The problem with New Year’s resolutions is that we hold ourselves accountable to indescribably huge standards—standards we weren’t even considering a day before, but that are suddenly put into play without trial and error, without reflection, without grace.
We’re good at dreaming.
Dreaming is a way to displace yourself.
A way to finagle the workings of the world a little.
A way to tidy up the details—at least in illustration.
But at the first blink of discomfort, the slightest grimace of pain, we run.
We quit.
We decide we’ve failed.
In one day, we forget that we still have the next 364 as resources. We forget that even though life is unpredictable, it’s okay—necessary, even—to step into volcanic confusion.
It’s the middle that gets us out alive anyway.

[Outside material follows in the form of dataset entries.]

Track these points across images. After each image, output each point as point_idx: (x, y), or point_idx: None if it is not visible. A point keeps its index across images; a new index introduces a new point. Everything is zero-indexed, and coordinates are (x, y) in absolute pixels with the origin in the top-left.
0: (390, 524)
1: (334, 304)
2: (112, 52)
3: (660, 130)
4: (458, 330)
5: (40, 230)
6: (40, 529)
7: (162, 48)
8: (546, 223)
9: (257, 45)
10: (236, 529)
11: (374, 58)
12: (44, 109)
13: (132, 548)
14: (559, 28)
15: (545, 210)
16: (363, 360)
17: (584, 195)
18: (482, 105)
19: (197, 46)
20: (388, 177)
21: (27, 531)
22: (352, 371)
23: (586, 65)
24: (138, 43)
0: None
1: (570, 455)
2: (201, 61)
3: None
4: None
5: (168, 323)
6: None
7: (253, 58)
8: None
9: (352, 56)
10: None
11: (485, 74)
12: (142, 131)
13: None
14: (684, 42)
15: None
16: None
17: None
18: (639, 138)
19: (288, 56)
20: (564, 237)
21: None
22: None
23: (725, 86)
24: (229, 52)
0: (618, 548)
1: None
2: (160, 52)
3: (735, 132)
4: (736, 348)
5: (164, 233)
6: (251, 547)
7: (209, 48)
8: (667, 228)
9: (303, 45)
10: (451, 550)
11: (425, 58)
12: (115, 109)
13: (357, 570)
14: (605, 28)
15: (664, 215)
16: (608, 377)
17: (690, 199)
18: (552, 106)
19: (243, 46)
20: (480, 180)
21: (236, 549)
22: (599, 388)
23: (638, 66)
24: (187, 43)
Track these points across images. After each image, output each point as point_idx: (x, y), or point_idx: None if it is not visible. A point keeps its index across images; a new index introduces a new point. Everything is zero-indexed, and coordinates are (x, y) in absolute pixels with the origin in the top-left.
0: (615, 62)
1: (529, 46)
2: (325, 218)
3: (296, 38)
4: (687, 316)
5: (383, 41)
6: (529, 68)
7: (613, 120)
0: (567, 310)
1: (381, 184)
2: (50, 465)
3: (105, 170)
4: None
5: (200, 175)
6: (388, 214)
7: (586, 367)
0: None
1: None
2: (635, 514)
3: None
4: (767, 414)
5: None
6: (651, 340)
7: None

So what really changes when the clock counts down to midnight and the date flips to 01/01, a new year trailing neatly behind it?
What changes?
Is it the euphoria?
The belief that one single day can redirect an entire life without interruption?
Or is it stubbornness—knowing we won’t get it right the first time, yet still giving in at the very first sign of upset?
Do we ever truly surpass our resolutions?
Or are resolutions imaginary—made-up figurines we dramatize in our heads to fit the world’s idealistic expectations?
On New Year’s Eve, what do you think about?
The resolutions you tackled and overcame—or the failures, and the constant revisions of goals you spent an entire year painting instead of chasing?